**Trecho fornecido**
▶
Neste compasso, o Tribunal de Justiça do Rio de Janeiro já se manifestou sobre a questão, aduzindo que a ausência de publicação da anotação da transferência pelo INPI não influencia no direito do cessionário se o terceiro (um contrafator, v. g.) estava ciente (por meio de uma notificação extrajudicial, e. g.) da operação:

Propriedade Industrial. Marca. Cessão da titularidade. A anotação e publicação da transferência de titularidade da marca junto ao INPI destina-se a produzir efeitos perante terceiros. Agravante que já tinha ciência da transferência através de notificação extrajudicial que lhe foi dirigida. Publicação que, de qualquer forma, foi realizada. Procedimento de nulidade do registro da marca ou da sua cessão que não impede a cessionária da mesma de promover a sua defesa.

 (Agravo de Instrumento n°. 0010765-55.2005.8.19.0000. 17ª Câmara Cível do TJ RJ. Rel. Des. Fabricio Paulo Bagueira Bandeira Filho. Julgado em 05.10.2005.)

Afirmou ainda o relator desse Agravo de Instrumento:

 A rigor, tal publicação destina-se a produzir efeitos perante terceiros, o que não era o caso dos agravantes, já que eles tinham ciência da transferência da marca, conforme notificação extrajudicial que lhes dirigiu a agravada (fls. 122/126).

 Como quer que seja, a agravada comprovou a publicação exigida (fls.305/308), pelo que a liminar foi restaurada pela decisão agravada.

Note-se que não há o menor problema em se retroagir os efeitos da publicação à data do protocolo, na medida em que o ato em questão do INPI é uma simples anotação, conforme já havíamos ressaltado. Fosse uma decisão administrativa de mérito que afetaria negócios jurídicos passados, talvez a conclusão fosse diversa, mas esse não é o caso. Houve simples anotação, cuja publicação é demasiado retardada em decorrência de problemas crônicos da Administração Pública.

Nesse sentido, já apontou farta jurisprudência.
◀
**Registros de dados extraídos**
▶
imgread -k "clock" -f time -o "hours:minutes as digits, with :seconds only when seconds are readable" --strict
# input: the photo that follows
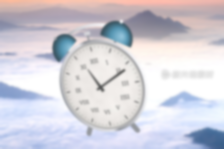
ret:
11:11
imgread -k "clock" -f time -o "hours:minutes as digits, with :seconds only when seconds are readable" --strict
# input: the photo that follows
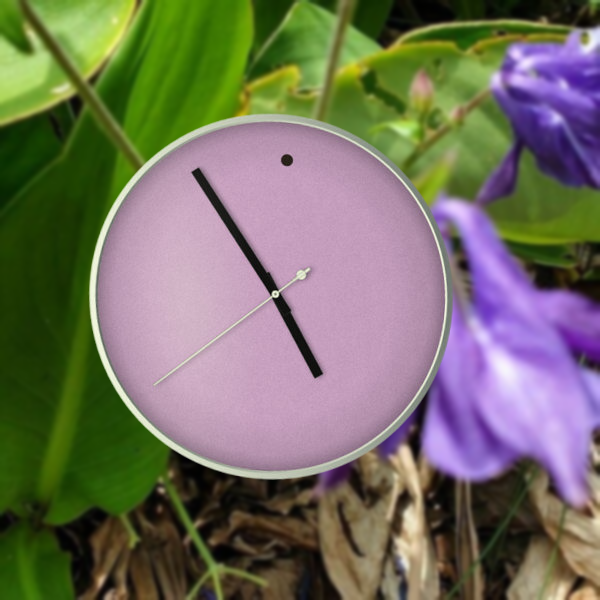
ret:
4:53:38
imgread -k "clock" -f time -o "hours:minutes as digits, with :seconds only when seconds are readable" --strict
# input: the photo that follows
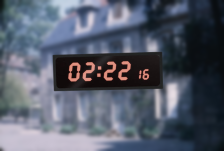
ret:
2:22:16
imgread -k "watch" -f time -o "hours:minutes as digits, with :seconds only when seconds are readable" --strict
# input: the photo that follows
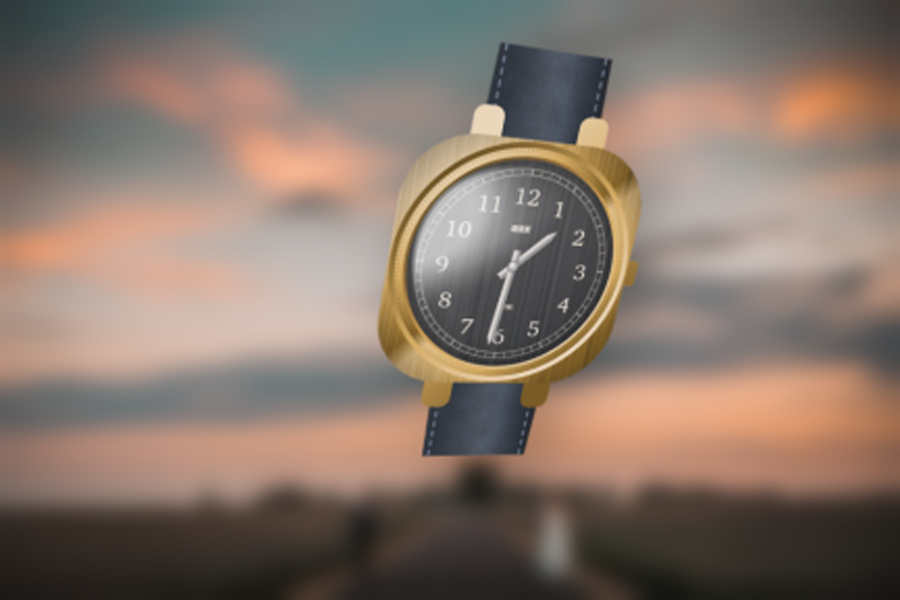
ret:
1:31
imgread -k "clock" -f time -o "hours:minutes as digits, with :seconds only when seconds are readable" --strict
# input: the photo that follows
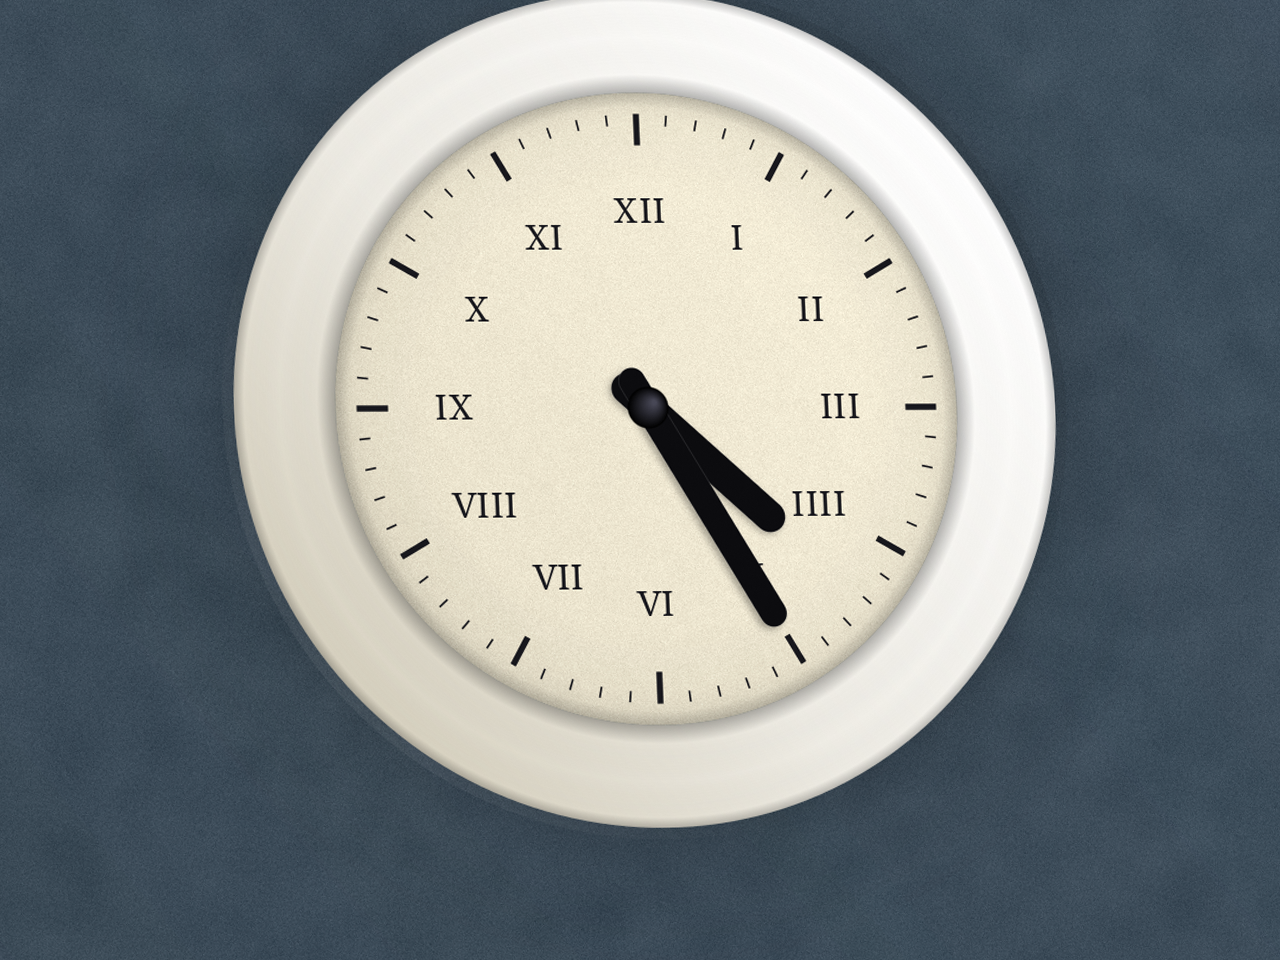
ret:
4:25
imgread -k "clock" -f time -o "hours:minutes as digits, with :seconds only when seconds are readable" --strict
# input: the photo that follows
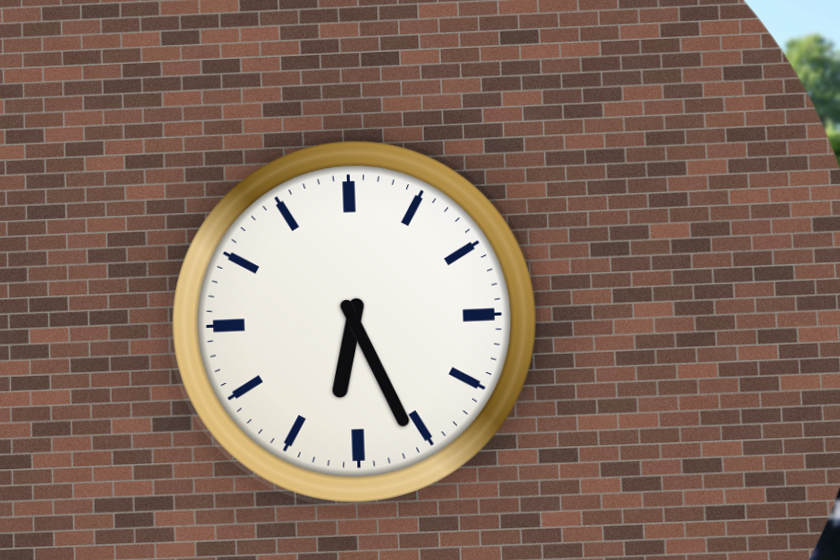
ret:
6:26
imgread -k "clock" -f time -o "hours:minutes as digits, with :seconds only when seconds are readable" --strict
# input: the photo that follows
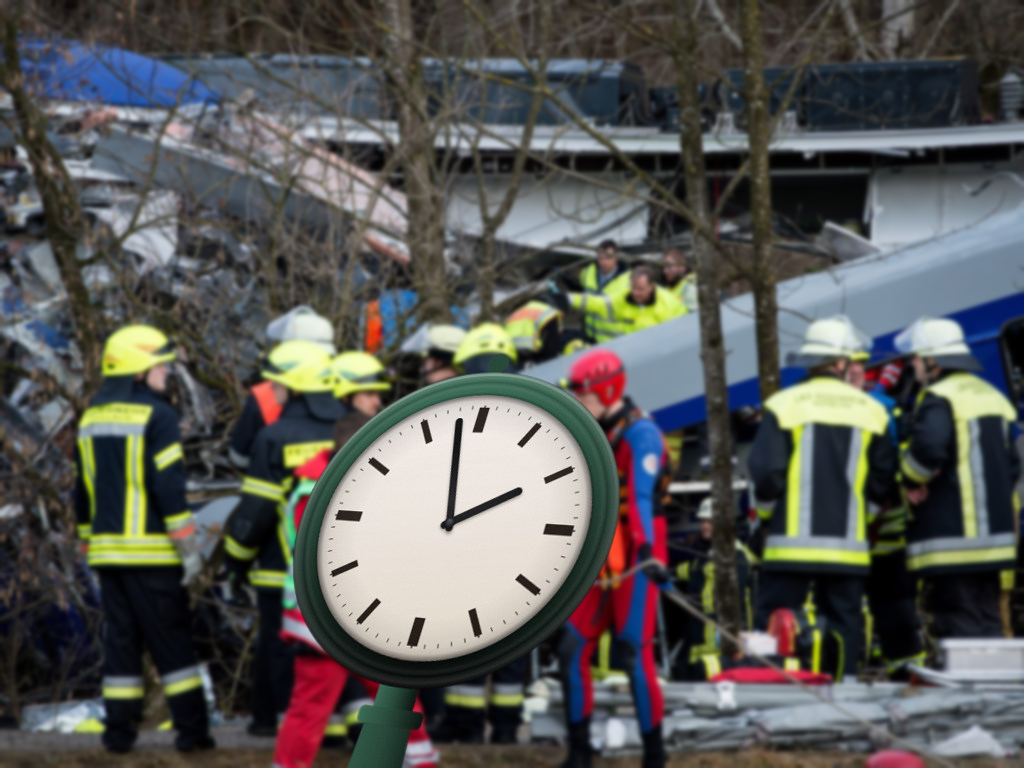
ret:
1:58
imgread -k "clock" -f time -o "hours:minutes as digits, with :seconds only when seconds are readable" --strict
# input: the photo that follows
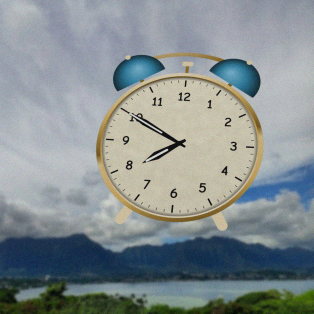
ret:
7:50
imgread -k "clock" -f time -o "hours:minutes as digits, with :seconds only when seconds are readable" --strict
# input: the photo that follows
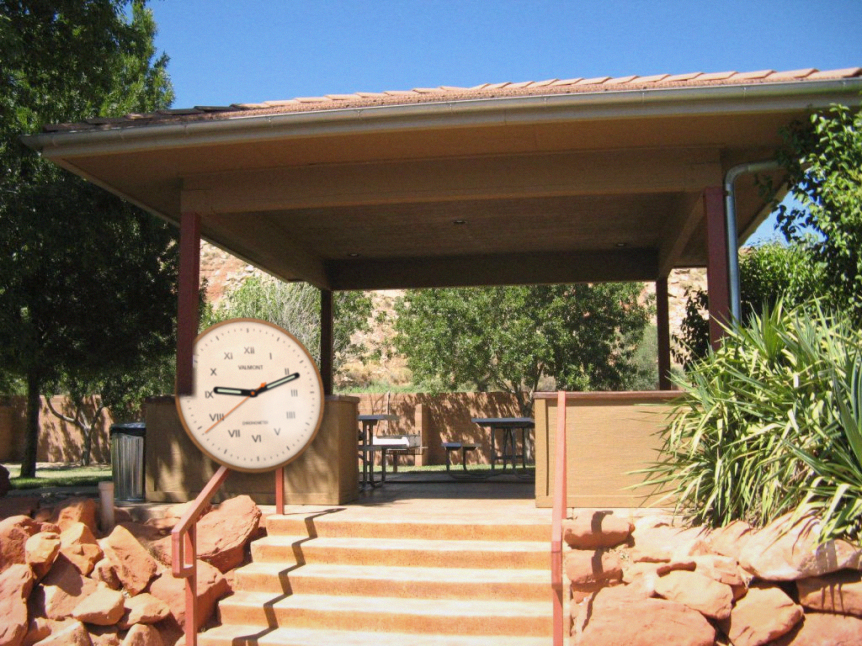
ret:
9:11:39
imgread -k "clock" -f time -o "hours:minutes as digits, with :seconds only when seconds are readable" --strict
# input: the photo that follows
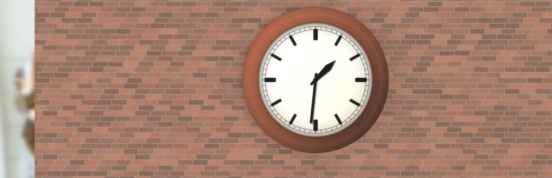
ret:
1:31
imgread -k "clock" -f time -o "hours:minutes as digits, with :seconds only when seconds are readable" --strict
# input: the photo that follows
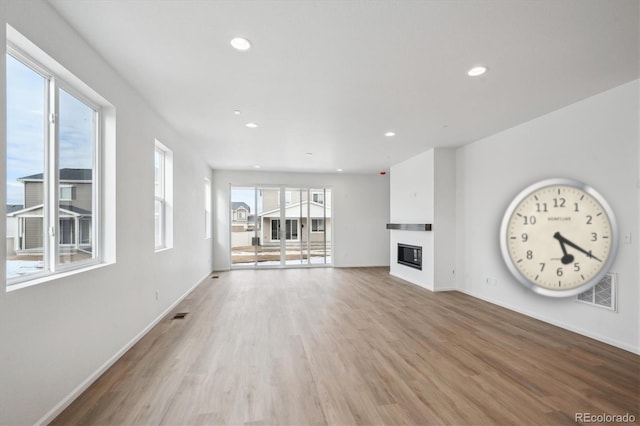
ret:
5:20
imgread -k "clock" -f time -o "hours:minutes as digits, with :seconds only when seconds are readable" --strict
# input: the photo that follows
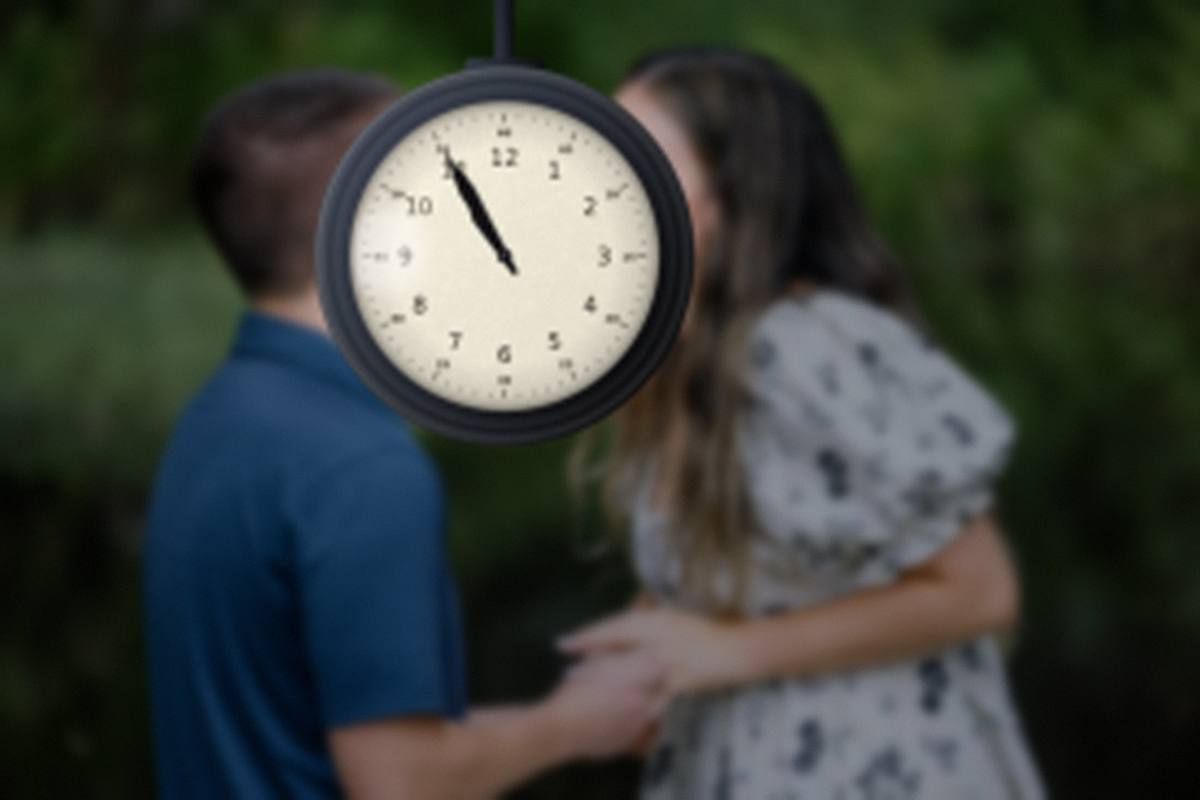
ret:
10:55
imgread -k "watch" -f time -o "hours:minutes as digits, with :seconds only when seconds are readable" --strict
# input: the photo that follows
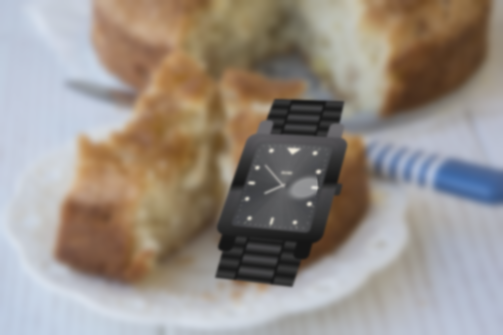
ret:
7:52
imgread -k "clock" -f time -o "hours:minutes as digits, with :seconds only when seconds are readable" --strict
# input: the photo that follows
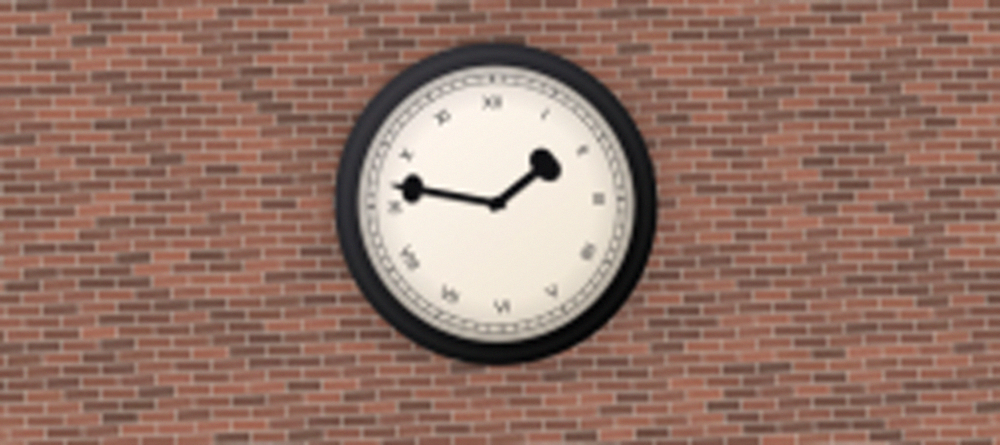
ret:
1:47
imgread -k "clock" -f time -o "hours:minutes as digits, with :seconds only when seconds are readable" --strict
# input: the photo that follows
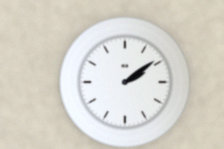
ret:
2:09
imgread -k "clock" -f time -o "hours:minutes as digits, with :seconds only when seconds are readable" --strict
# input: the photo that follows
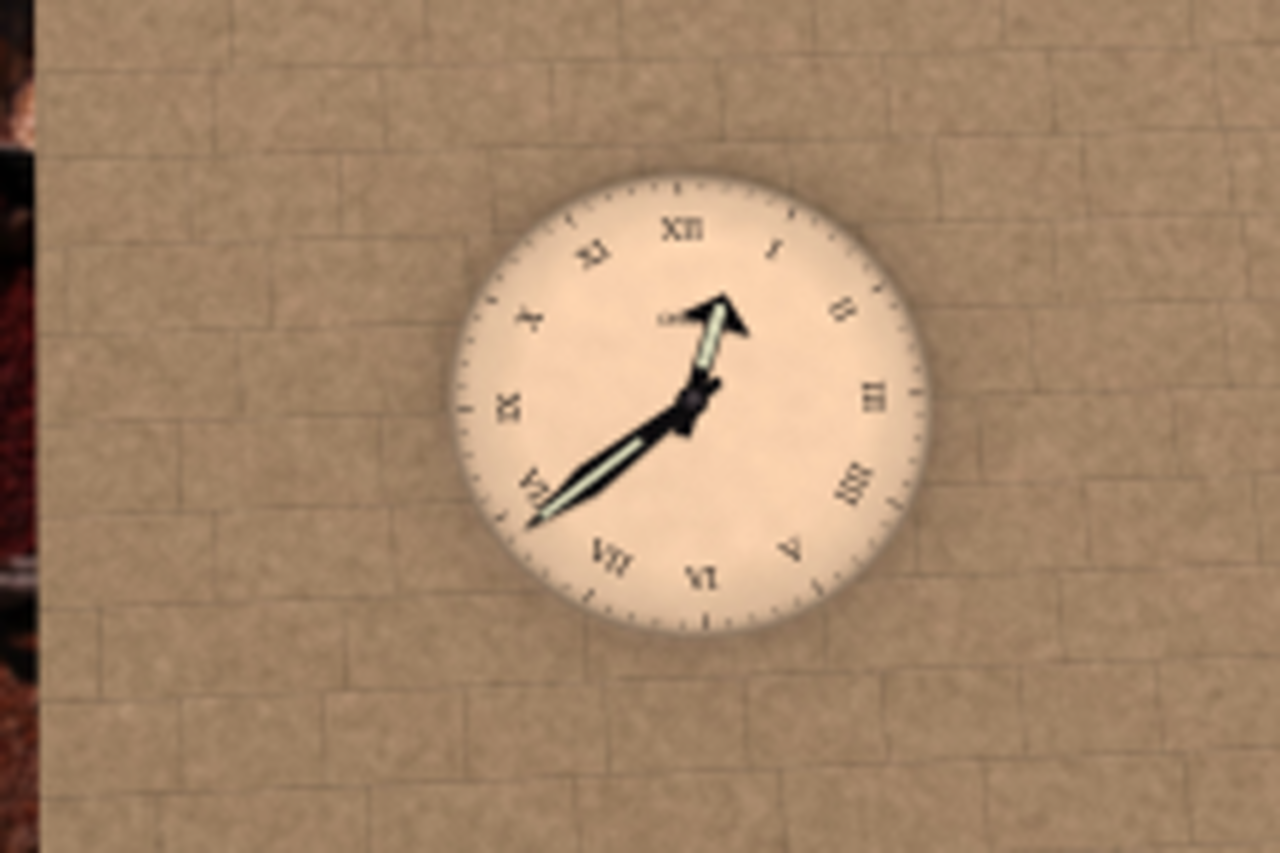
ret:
12:39
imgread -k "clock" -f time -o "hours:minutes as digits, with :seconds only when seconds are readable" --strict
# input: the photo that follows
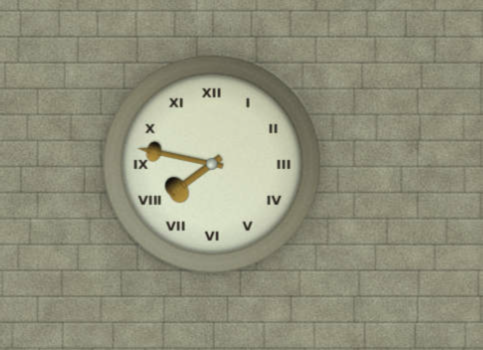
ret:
7:47
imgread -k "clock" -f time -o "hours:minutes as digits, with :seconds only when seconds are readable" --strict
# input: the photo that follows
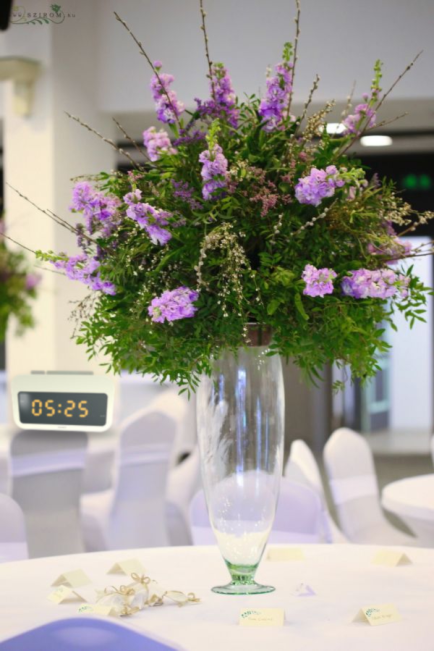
◀
**Pedido feito**
Dê continuidade ao trecho sobre a transferência de titularidade de marcas junto ao INPI, a partir da última frase apresentada. Os dados constituem material independente do trecho.

**Resposta a seguir**
No Agravo de Instrumento n°. 990.10.394521-2, julgado em 18.10.2010, a 35ª Câmara de Direito Privado do Tribunal de Justiça do Estado de São Paulo manteve a decisão de 1ª instância que indeferiu a penhora de registros de marca do agravado, uma vez que, apesar de a cessão não ter sido anotada pelo INPI, não foi demonstrada a má-fé do cedente e do cessionário. Destaque para a ementa e para os seguintes excertos do voto do Des. Melo Bueno:

 AGRAVO DE INSTRUMENTO – Execução de título judicial – Penhora de marca – Impossibilidade ante a cessão da titularidade marca ter ocorrido um ano antes da data do acordo que embasa a execução e dois antes da propositura da ação de execução – Má-fé não comprovada – Decisão mantida – Recurso desprovido.

(…)

 O termo de acordo que embasa a execução foi firmado em 07/08/2007 (fls. 50), a cópia do contrato de cessão e transferência dos direitos sobre o registro da marca Depilsan possui data de 12/06/2006 e a firma do Ricardo Samu & Cia Ltda foi reconhecida em cartório em 17/07/2006 (fls. 272). Assim, o contrato de cessão de direitos sobre a marca foi formalizado muito antes do ajuizamento da ação de execução proposta em 15/04/2008, inclusive antes do termo de acordo assinado entre as partes (fls. 50). Portanto, não se pode deferir a penhora sobre marca cuja titularidade sobre o registro não mais pertence ao agravado Ricardo Samu & Cia Ltda.

 A despeito das exigências do INPI para a viabilização da anotação quanto à cessão da titularidade da marca “Depilsan” conforme se constata de fls. 18/9, não há como se desconsiderar que a cessão da titularidade da marca ocorreu quase 1 (um) antes da data em que foi firmado o acordo que embasa a presente execução.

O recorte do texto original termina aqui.